No, you said that because you're too stupid to get your facts straight. I said nothing about my jawline. I said I wasn't obese when Jim tried to project the details of his fat, lazy, pathetic existence onto me. You're full of shit.

You made several posts defending yourself not being fat. We don't know whether Jim is fat or not: the fact that you jumped the gun and baselessly claimed Jim is projecting suggests his comment must have hit you at home. :D

Wtf are you talking about, you brainless twat? I accurately confronted you on the real reasons you've been harassing sugar, at the same time as you started spouting inaccurate crap about my defending my jawline, because you don't have the prescience to come up with anything more substantive. (Look those up, retard.) And this, from a self-confessed internet addicted fatass. XD

"Hi! My name is ww3 and I'm a fucking idiot. I don't understand the difference between "offensive" and "defensive". I use words out of context and blame others when they take them at face value.

One interaction doesn't sum up a person's entire character. But i-it's beautiful.

You're not merely "borrowing ideas". You're copying people who are stronger, more clever, and vastly more articulate than you, without possessing the originality, personality, or smarts to mould them into your own. That makes you a pathetic, try-hard loser who stumbles around ineffectually attempting to leverage strategies that are beyond your capacity to wield... a laughingstock, however you try to frame it.
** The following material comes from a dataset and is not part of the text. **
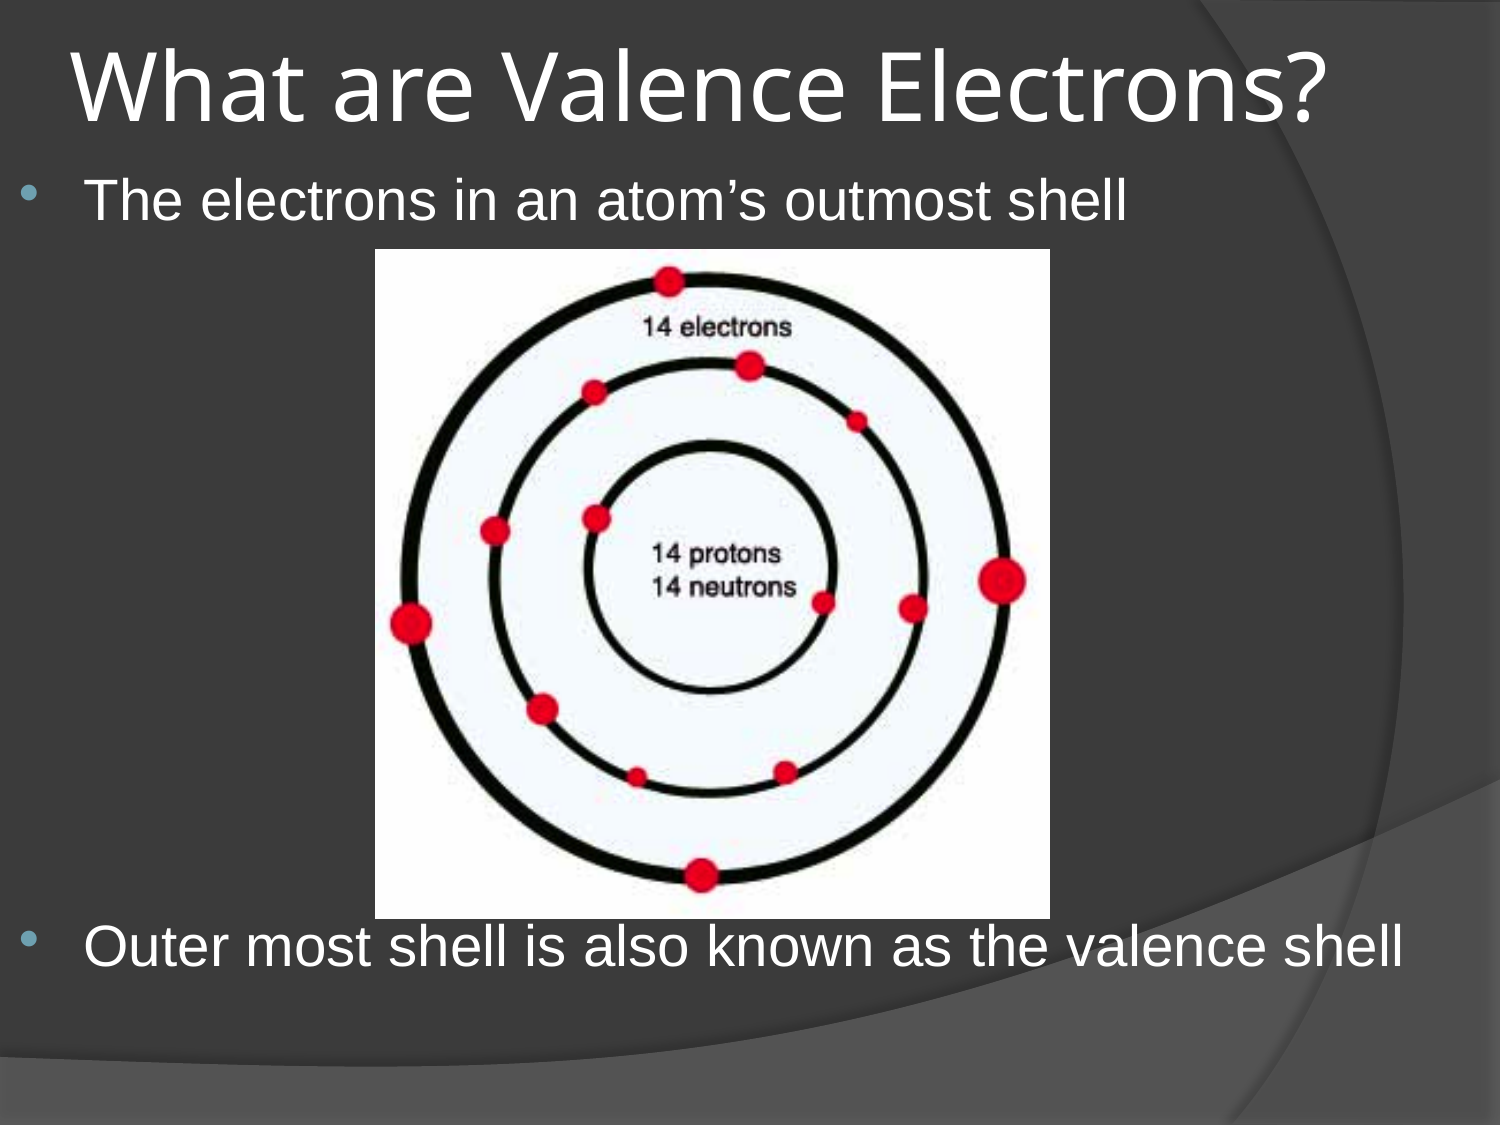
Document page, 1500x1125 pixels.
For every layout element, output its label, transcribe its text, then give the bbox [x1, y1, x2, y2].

I'm very very very very very glad you had a few good laughs because of me.

You can defend yourself all you want, but I am laying the truth bare for everyone to see. That's my role, here. I can be gone for a year or a month, but I will always be able to step right back into it effortlessly, because unlike you, I am merely doing what comes naturally. I'm not trying too hard to be something I'm not. See? No optometrist required. ;)

When you "lay the truth bare" you are replying on other people's validation. This makes you a weak slave to your peers judgement.